Segment Start: Data shown

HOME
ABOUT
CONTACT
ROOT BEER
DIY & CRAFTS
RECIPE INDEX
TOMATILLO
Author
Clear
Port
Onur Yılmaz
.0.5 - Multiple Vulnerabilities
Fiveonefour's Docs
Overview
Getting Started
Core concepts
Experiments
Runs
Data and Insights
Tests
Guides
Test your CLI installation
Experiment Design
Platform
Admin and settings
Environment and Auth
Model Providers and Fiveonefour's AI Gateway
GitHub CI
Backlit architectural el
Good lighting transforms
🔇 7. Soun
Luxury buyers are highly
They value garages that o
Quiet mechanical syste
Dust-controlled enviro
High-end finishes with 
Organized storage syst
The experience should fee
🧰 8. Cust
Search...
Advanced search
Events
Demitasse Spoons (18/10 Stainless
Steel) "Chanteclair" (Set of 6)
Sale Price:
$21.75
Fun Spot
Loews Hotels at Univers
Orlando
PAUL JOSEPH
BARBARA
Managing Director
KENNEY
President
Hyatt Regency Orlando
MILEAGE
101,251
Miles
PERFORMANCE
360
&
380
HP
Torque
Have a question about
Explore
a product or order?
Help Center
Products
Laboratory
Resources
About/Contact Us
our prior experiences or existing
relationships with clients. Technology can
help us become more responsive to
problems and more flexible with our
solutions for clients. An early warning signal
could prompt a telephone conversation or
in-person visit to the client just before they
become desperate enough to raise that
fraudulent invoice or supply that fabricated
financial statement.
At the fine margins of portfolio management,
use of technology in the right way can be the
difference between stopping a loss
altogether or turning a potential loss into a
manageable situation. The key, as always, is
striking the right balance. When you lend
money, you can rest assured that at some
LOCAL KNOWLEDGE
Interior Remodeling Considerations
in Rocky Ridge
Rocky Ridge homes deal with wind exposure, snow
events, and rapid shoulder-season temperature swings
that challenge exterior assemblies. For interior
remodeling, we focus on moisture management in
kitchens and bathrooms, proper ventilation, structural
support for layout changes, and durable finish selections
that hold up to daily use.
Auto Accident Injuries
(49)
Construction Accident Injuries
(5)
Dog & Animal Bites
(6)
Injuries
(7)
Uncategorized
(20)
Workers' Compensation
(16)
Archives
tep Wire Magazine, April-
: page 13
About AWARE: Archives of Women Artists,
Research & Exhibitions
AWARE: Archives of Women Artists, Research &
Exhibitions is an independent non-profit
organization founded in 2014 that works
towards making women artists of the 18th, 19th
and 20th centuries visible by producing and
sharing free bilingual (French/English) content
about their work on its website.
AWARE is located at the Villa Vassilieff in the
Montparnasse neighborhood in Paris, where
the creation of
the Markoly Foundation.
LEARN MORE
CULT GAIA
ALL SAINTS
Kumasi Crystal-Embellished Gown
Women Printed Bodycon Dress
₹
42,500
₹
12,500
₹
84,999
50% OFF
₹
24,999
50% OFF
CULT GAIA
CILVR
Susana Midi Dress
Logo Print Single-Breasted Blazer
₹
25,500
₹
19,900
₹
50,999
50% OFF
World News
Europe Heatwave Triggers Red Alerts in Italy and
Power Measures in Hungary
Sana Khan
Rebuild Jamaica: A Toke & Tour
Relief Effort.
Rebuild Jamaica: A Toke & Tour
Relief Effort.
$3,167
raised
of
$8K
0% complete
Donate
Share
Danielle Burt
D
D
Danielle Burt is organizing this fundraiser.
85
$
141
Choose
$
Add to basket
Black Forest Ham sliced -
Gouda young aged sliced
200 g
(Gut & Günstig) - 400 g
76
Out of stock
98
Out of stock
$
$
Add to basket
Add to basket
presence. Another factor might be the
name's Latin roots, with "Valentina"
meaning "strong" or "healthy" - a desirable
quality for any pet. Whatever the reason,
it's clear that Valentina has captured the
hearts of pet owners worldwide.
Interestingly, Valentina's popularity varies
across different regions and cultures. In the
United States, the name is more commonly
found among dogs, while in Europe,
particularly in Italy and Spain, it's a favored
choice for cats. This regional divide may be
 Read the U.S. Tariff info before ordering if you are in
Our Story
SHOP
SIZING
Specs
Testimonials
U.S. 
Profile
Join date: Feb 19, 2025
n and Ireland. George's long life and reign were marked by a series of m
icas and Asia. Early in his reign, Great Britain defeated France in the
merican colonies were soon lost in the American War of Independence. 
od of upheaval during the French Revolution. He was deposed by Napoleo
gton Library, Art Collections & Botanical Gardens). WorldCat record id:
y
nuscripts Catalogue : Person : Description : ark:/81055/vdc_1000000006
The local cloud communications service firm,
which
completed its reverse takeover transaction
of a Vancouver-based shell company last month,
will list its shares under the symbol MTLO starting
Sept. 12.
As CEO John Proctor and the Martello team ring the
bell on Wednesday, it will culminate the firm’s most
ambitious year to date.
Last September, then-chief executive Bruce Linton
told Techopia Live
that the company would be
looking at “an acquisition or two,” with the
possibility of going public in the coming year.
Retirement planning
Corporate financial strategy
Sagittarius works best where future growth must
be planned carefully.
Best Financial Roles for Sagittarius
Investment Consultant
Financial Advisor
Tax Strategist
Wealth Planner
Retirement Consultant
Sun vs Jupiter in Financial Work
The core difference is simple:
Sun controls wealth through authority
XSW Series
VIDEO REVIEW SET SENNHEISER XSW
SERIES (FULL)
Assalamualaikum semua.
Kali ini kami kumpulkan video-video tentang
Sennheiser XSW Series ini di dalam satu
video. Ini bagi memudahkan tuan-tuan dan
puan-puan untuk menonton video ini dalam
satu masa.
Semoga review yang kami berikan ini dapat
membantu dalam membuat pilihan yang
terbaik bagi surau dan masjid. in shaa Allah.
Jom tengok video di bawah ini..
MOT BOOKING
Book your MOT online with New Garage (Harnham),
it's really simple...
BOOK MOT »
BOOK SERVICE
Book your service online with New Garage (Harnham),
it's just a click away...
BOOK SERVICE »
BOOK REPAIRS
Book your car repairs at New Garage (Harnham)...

Segment End: Data shown

● **Description of the task**
Repeat exactly the lines above from the one with "Help Center" up to and including the one with "kitchens and bathrooms, proper". No other line belongs in the reply.

● **Response for this exercise**
Help Center
Products
Laboratory
Resources
About/Contact Us
our prior experiences or existing
relationships with clients. Technology can
help us become more responsive to
problems and more flexible with our
solutions for clients. An early warning signal
could prompt a telephone conversation or
in-person visit to the client just before they
become desperate enough to raise that
fraudulent invoice or supply that fabricated
financial statement.
At the fine margins of portfolio management,
use of technology in the right way can be the
difference between stopping a loss
altogether or turning a potential loss into a
manageable situation. The key, as always, is
striking the right balance. When you lend
money, you can rest assured that at some
LOCAL KNOWLEDGE
Interior Remodeling Considerations
in Rocky Ridge
Rocky Ridge homes deal with wind exposure, snow
events, and rapid shoulder-season temperature swings
that challenge exterior assemblies. For interior
remodeling, we focus on moisture management in
kitchens and bathrooms, proper ventilation, structural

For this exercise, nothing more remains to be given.